Дионисий спустился к источнику на дне пропасти десять дней спустя. Ему наконец представилась возможность окунуться в его чистейшие воды, вдохнуть аромат цветов, ощутить ласковое прикосновение солнца, ветер в волосах, он почувствовал, словно возрождается к жизни. Место было ослепительно прекрасным и заповедным. Со всех сторон его окружали отвесные скалы. Скрытность и уединенность здесь обеспечивались также очень строгими религиозными канонами, регламентирующими посещение долины Кианы, ограничивая его лишь днями ежегодных празднеств в конце лета. На берегу ручья рос огромный платан, простиравший свои ветви почти до самой поверхности воды. Некоторые из них были столь велики, что сами казались целыми деревьями, а среди листвы во-множестве виднелись гнезда птиц. Лишь их пение, смешанное с шелестом цикад, раздавалось среди отвесных склонов, поросших белым дроком, в этом зачарованном саду, скрытом от мира, словно маленький Элизиум[19].

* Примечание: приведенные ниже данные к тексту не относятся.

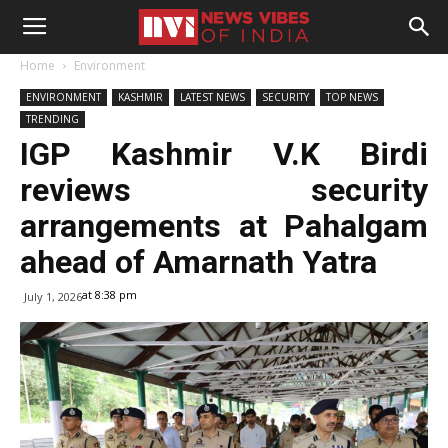
Home
Environment
ENVIRONMENT
KASHMIR
LATEST NEWS
SECURITY
TOP NEWS
TRENDING
IGP Kashmir V.K Birdi
reviews security
arrangements at Pahalgam
ahead of Amarnath Yatra
at 8:38 pm
July 1, 2026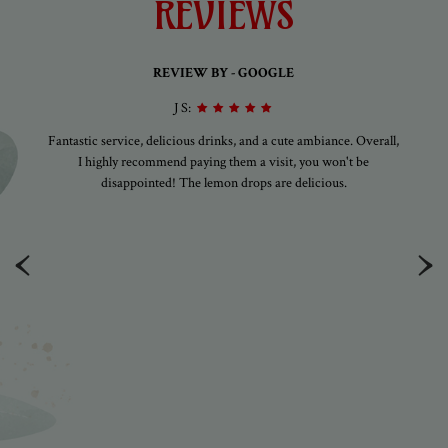
REVIEWS
REVIEW BY - GOOGLE
J S:
gs
Fantastic service, delicious drinks, and a cute ambiance. Overall,
A
ely
I highly recommend paying them a visit, you won't be
am
disappointed! The lemon drops are delicious.
ood
xt
‹
›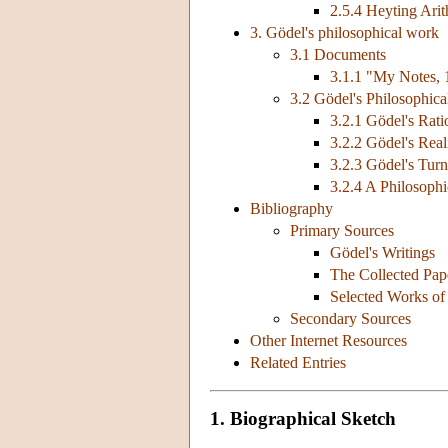
2.5.4 Heyting Arit
3. Gödel's philosophical work
3.1 Documents
3.1.1 "My Notes,
3.2 Gödel's Philosophic
3.2.1 Gödel's Rati
3.2.2 Gödel's Rea
3.2.3 Gödel's Tur
3.2.4 A Philosoph
Bibliography
Primary Sources
Gödel's Writings
The Collected Pap
Selected Works of
Secondary Sources
Other Internet Resources
Related Entries
1. Biographical Sketch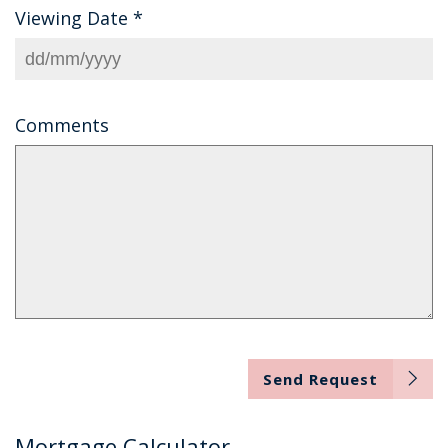
Viewing Date
*
Comments
Send Request
Mortgage Calculator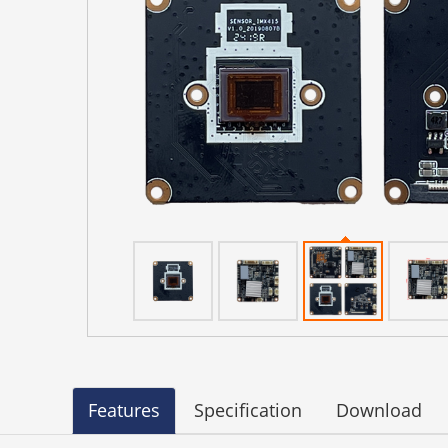
Features
Specification
Download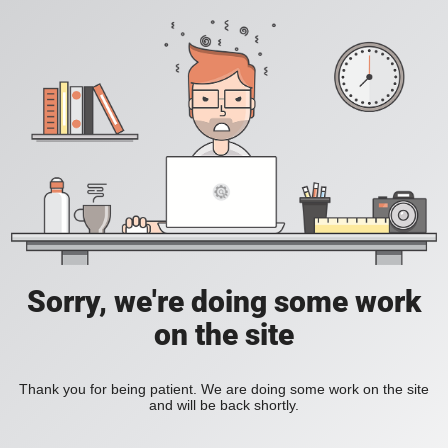
Sorry, we're doing some work
on the site
Thank you for being patient. We are doing some work on the site
and will be back shortly.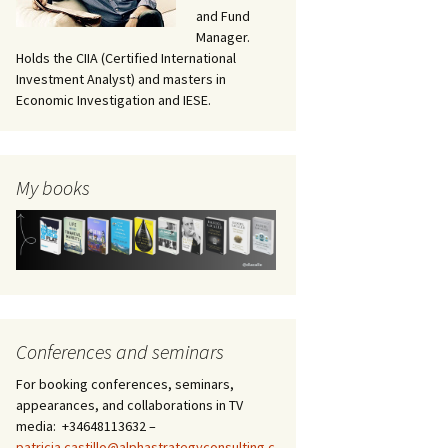
and Fund
Manager.
Holds the CIIA (Certified International
Investment Analyst) and masters in
Economic Investigation and IESE.
My books
Conferences and seminars
For booking conferences, seminars,
appearances, and collaborations in TV
media: +34648113632 –
patricia.castillo@alphastrategyconsulting.c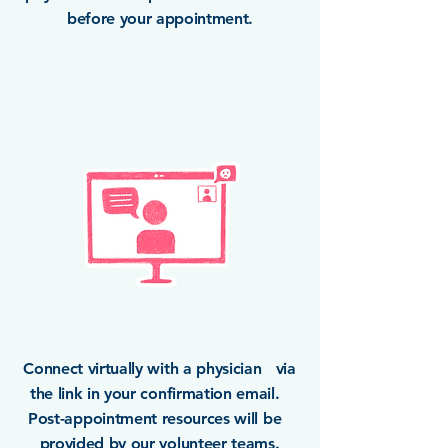
before your appointment.
Connect virtually with a physician via
the link in your confirmation email.
Post-appointment resources will be
provided by our volunteer teams.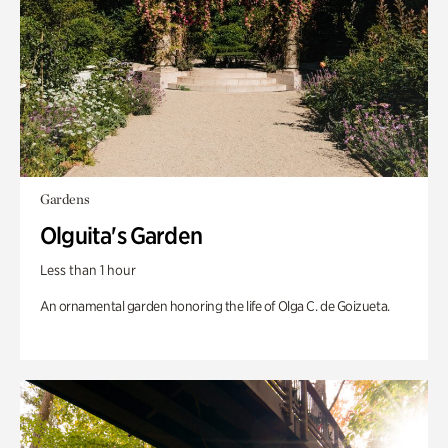
Gardens
Olguita's Garden
Less than 1 hour
An ornamental garden honoring the life of Olga C. de Goizueta.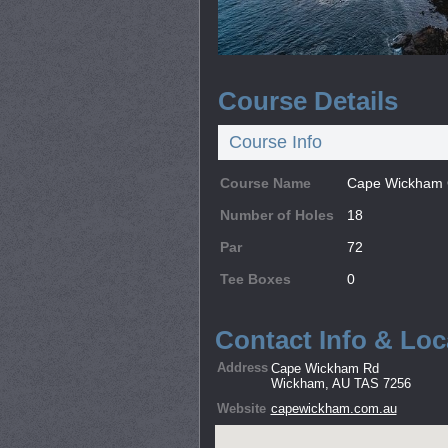
Course Details
Course Info
Course Name
Cape Wickham G
Number of Holes
18
Par
72
Tee Boxes
0
Contact Info & Loc
Address
Cape Wickham Rd
Wickham, AU TAS 7256
Website
capewickham.com.au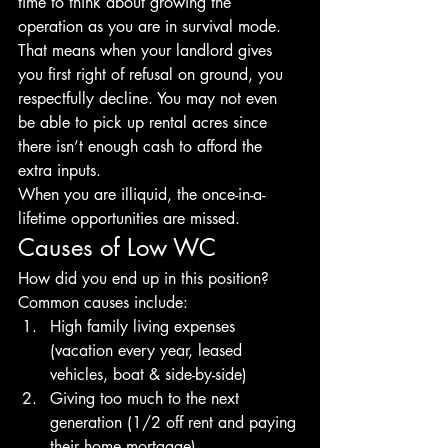
time to think about growing the 
operation as you are in survival mode. 
That means when your landlord gives 
you first right of refusal on ground, you 
respectfully decline. You may not even 
be able to pick up rental acres since 
there isn’t enough cash to afford the 
extra inputs.
When you are illiquid, the once-in-a-
lifetime opportunities are missed.
Causes of Low WC
How did you end up in this position? 
Common causes include:
High family living expenses 
(vacation every year, leased 
vehicles, boat & side-by-side) 
Giving too much to the next 
generation (1/2 off rent and paying 
their home mortgage) 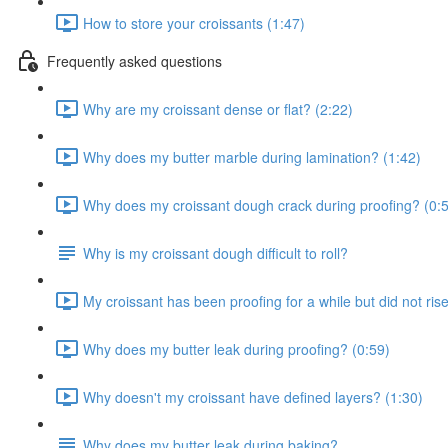
How to store your croissants (1:47)
Frequently asked questions
Why are my croissant dense or flat? (2:22)
Why does my butter marble during lamination? (1:42)
Why does my croissant dough crack during proofing? (0:
Why is my croissant dough difficult to roll?
My croissant has been proofing for a while but did not ris
Why does my butter leak during proofing? (0:59)
Why doesn't my croissant have defined layers? (1:30)
Why does my butter leak during baking?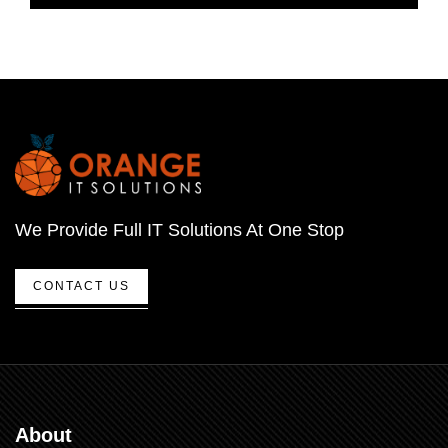
We Provide Full IT Solutions At One Stop
CONTACT US
About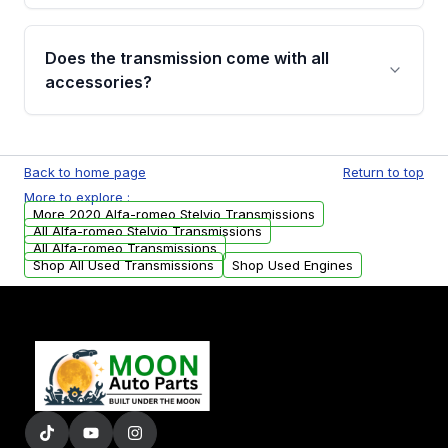
added to our active inventory.
Common signs include slipping gears, delayed
engagement when shifting, unusual grinding or
Does the transmission come with all
whining noises during gear changes, and
accessories?
transmission fluid leaks. If you notice any of
these issues, contact us to discuss your
Used transmissions are shipped as standalone
replacement options.
units. Any vehicle-specific sensors, brackets,
Back to home page
Return to top
or accessories may need to be transferred
More to explore :
from your original transmission.
More 2020 Alfa-romeo Stelvio Transmissions
All Alfa-romeo Stelvio Transmissions
All Alfa-romeo Transmissions
Shop All Used Transmissions
Shop Used Engines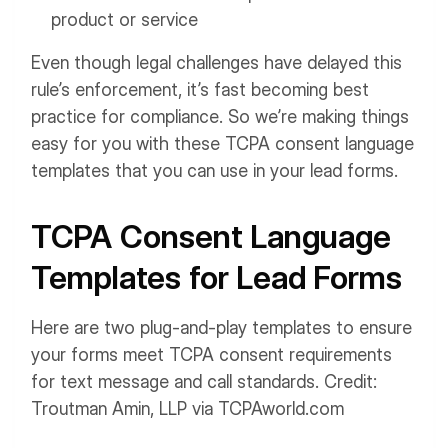
product or service
Even though legal challenges have delayed this
rule’s enforcement, it’s fast becoming best
practice for compliance. So we’re making things
easy for you with these TCPA consent language
templates that you can use in your lead forms.
TCPA Consent Language
Templates for Lead Forms
Here are two plug-and-play templates to ensure
your forms meet TCPA consent requirements
for text message and call standards. Credit:
Troutman Amin, LLP via TCPAworld.com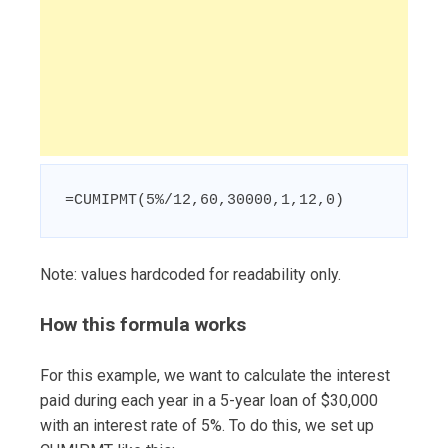
=CUMIPMT(5%/12,60,30000,1,12,0)
Note: values hardcoded for readability only.
How this formula works
For this example, we want to calculate the interest
paid during each year in a 5-year loan of $30,000
with an interest rate of 5%. To do this, we set up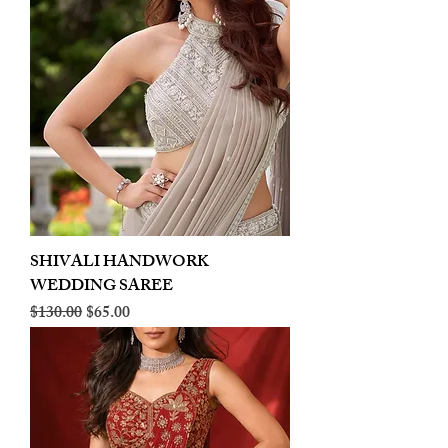
SHIVALI HANDWORK
WEDDING SAREE
Regular Price
Sale Price
$130.00
$65.00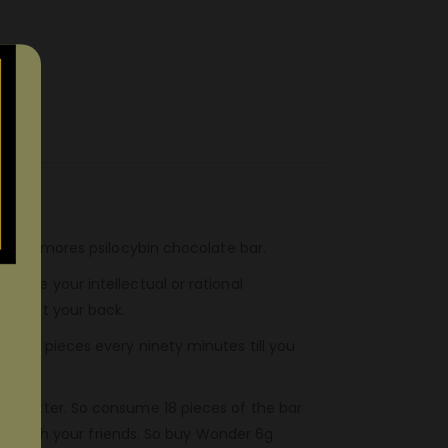
r 6g S’mores psilocybin chocolate bar.
 take your intellectual or rational
’ve got your back.
three pieces every ninety minutes till you
ed sitter. So consume 18 pieces of the bar
ence with your friends. So buy Wonder 6g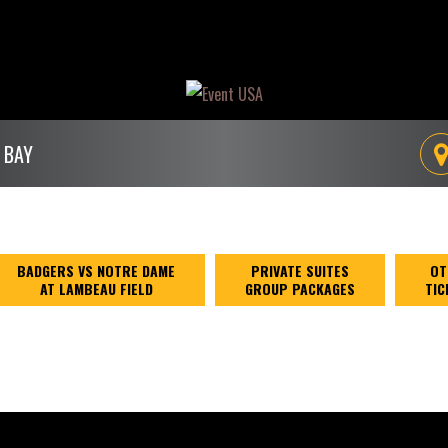
 BAY
BADGERS VS NOTRE DAME
PRIVATE SUITES
OT
AT LAMBEAU FIELD
GROUP PACKAGES
TIC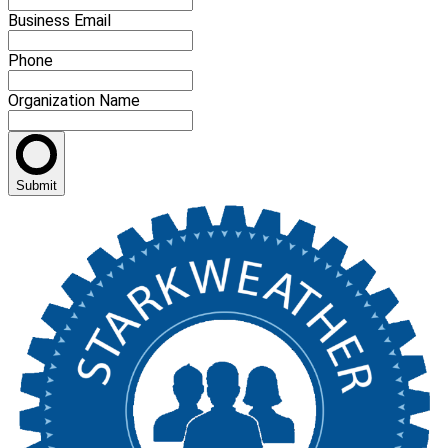
Business Email
Phone
Organization Name
Submit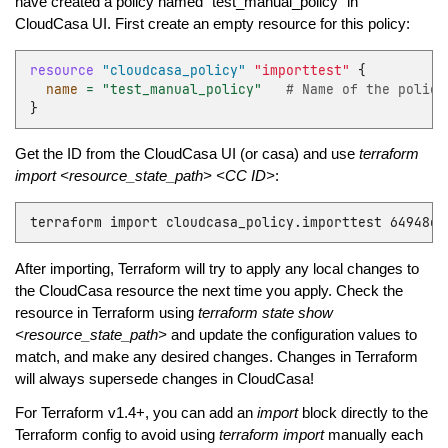
have created a policy named “test_manual_policy” in
CloudCasa UI. First create an empty resource for this policy:
resource
"cloudcasa_policy"
"importtest"
{
name
=
"test_manual_policy"
   # Name of the policy
}
Get the ID from the CloudCasa UI (or casa) and use
terraform
import <resource_state_path> <CC ID>
:
terraform
import
cloudcasa_policy.importtest
After importing, Terraform will try to apply any local changes to
the CloudCasa resource the next time you apply. Check the
resource in Terraform using
terraform state show
<resource_state_path>
and update the configuration values to
match, and make any desired changes. Changes in Terraform
will always supersede changes in CloudCasa!
For Terraform v1.4+, you can add an
import
block directly to the
Terraform config to avoid using
terraform import
manually each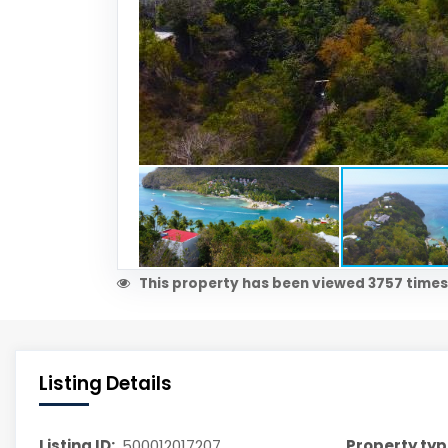
This property has been viewed 3757 times
Listing Details
Listing ID:
500012017207
Property typ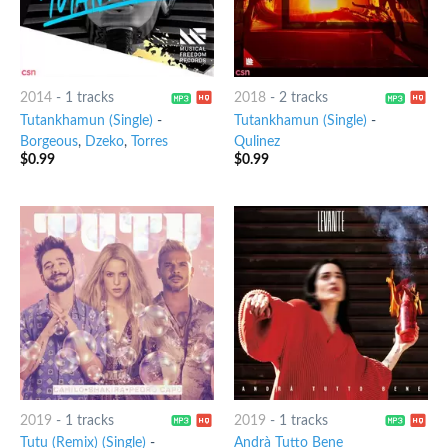
2014
-
1 tracks
2018
-
2 tracks
Tutankhamun (Single)
-
Tutankhamun (Single)
-
Borgeous
,
Dzeko
,
Torres
Qulinez
$
0.99
$
0.99
2019
-
1 tracks
2019
-
1 tracks
Tutu (Remix) (Single)
-
Andrà Tutto Bene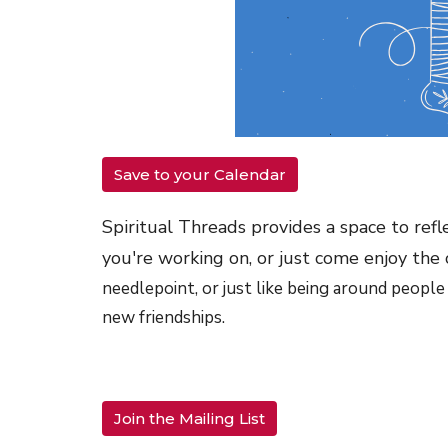
Save to your Calendar
Spiritual Threads provides a space to refl
you're working on, or just come enjoy the
needlepoint, or just like being around people
new friendships.
Join the Mailing List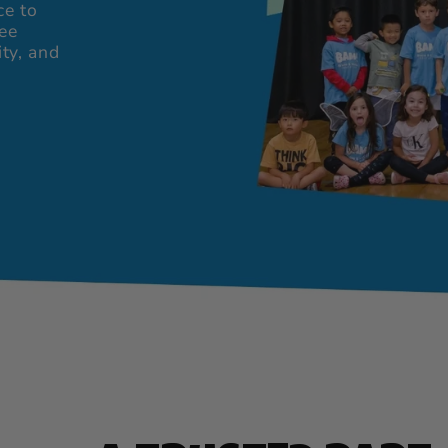
ce to
ree
ity, and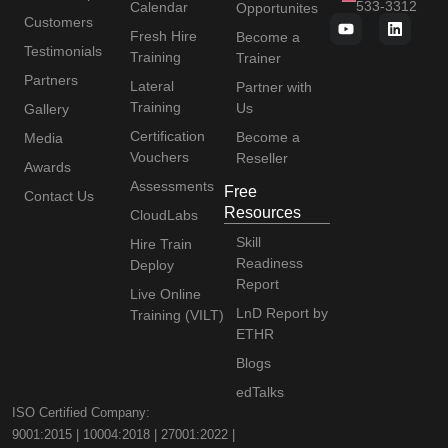
533-3312
Calendar
Opportunites
Customers
Fresh Hire
Become a
Testimonials
Training
Trainer
Partners
Lateral
Partner with
Training
Us
Gallery
Certification
Become a
Media
Vouchers
Reseller
Awards
Assessments
Free
Contact Us
Resources
CloudLabs
Skill
Hire Train
Readiness
Deploy
Report
Live Online
LnD Report by
Training (VILT)
ETHR
Blogs
edTalks
ISO Certified Company:
9001:2015 | 10004:2018 | 27001:2022 |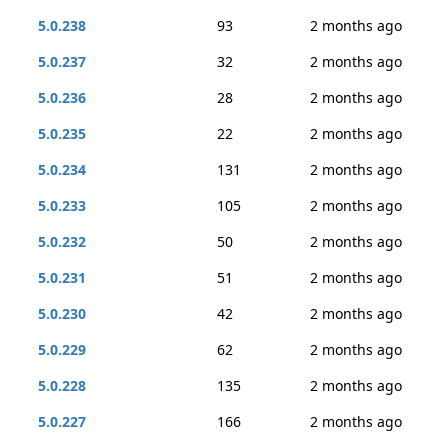
5.0.238
93
2 months ago
5.0.237
32
2 months ago
5.0.236
28
2 months ago
5.0.235
22
2 months ago
5.0.234
131
2 months ago
5.0.233
105
2 months ago
5.0.232
50
2 months ago
5.0.231
51
2 months ago
5.0.230
42
2 months ago
5.0.229
62
2 months ago
5.0.228
135
2 months ago
5.0.227
166
2 months ago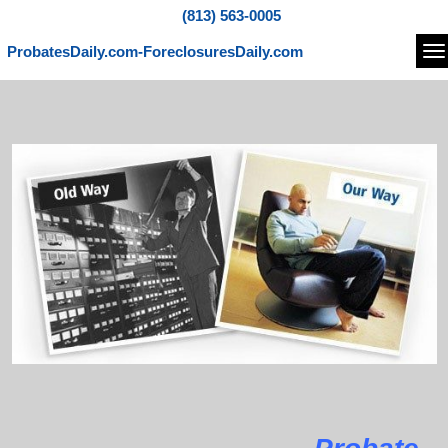
(813) 563-0005
ProbatesDaily.com-ForeclosuresDaily.com
Na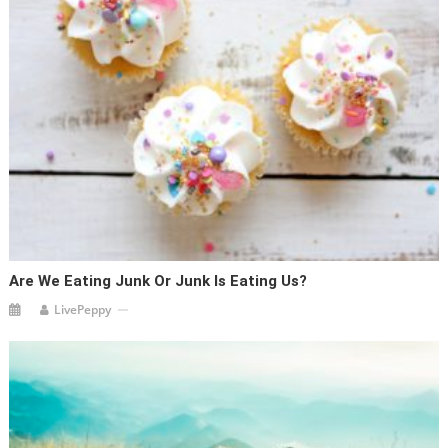
Are We Eating Junk Or Junk Is Eating Us?
LivePeppy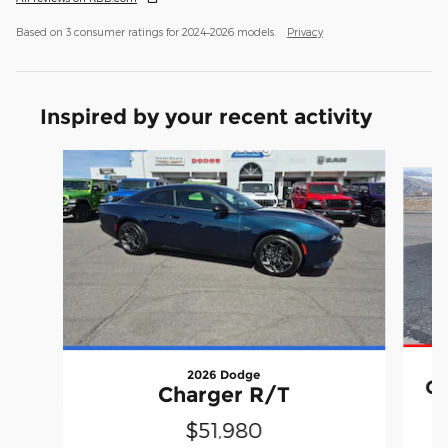
Based on 3 consumer ratings for 2024–2026 models.
Privacy
Inspired by your recent activity
Slide 1 of 8
2026 Dodge
Ch
Charger R/T
$51,980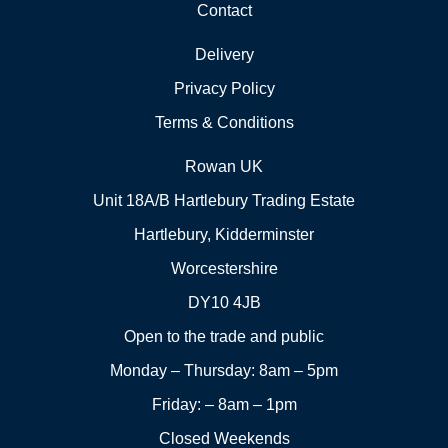
Contact
Delivery
Privacy Policy
Terms & Conditions
Rowan UK
Unit 18A/B Hartlebury Trading Estate
Hartlebury, Kidderminster
Worcestershire
DY10 4JB
Open to the trade and public
Monday – Thursday: 8am – 5pm
Friday: – 8am – 1pm
Closed Weekends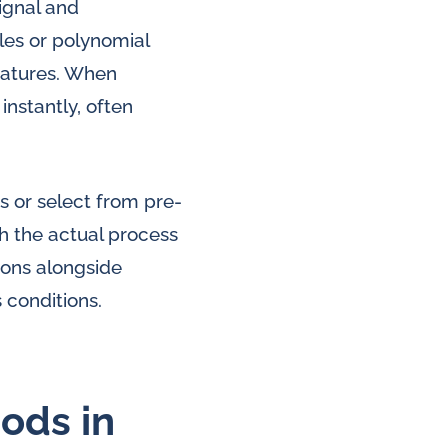
ignal and
les or polynomial
eratures. When
nstantly, often
s or select from pre-
h the actual process
ions alongside
 conditions.
ods in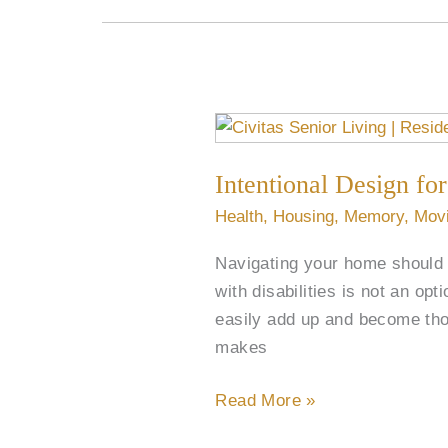
Intentional
Design
Intentional Design for
for
Better
Health
,
Housing
,
Memory
,
Mov
Mobility
Navigating your home should b
in
with disabilities is not an op
Senior
easily add up and become thou
Living
makes
Read More »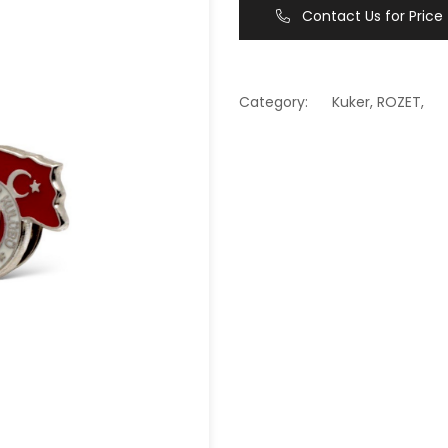
Contact Us for Price
Category:
Kuker
,
ROZET
,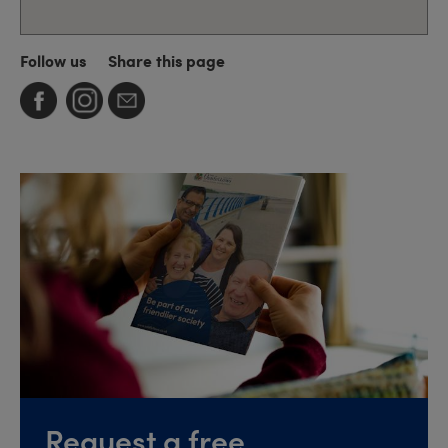
Follow us
Share this page
Request a free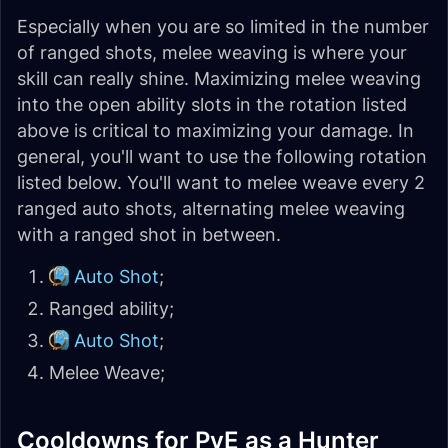
Especially when you are so limited in the number
of ranged shots, melee weaving is where your
skill can really shine. Maximizing melee weaving
into the open ability slots in the rotation listed
above is critical to maximizing your damage. In
general, you'll want to use the following rotation
listed below. You'll want to melee weave every 2
ranged auto shots, alternating melee weaving
with a ranged shot in between.
Auto Shot
;
Ranged ability;
Auto Shot
;
Melee Weave;
Cooldowns for PvE as a Hunter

Дионисий почувствовал, как жизнь снова течет по его жилам, а мускулы наполняются силой, и подумал, что, быть может, это чудодейственные свойства источника возвращают ее ему. Он лег на берегу, на горячем песке, чтобы обсохнуть на солнце, и предался воспоминаниям. Ему казалось, что в пении соловья он узнает мелодию серенады, что звучала в городе, как будто поминовение о его жене в ту трагическую ночь, когда его, потерявшего сознание от боли, тайно вывезли из Сиракуз, словно преступника…
Если бы только Арета могла на мгновение оказаться рядом с ним… Если бы только, подобно Орфею, он обладал даром поэта и мог тронуть душу суровой Персефоны и та позволила его любимой выйти на поверхность земли, на миг возникнуть из хрустального озера в лучах солнца — о боги, лишь на миг!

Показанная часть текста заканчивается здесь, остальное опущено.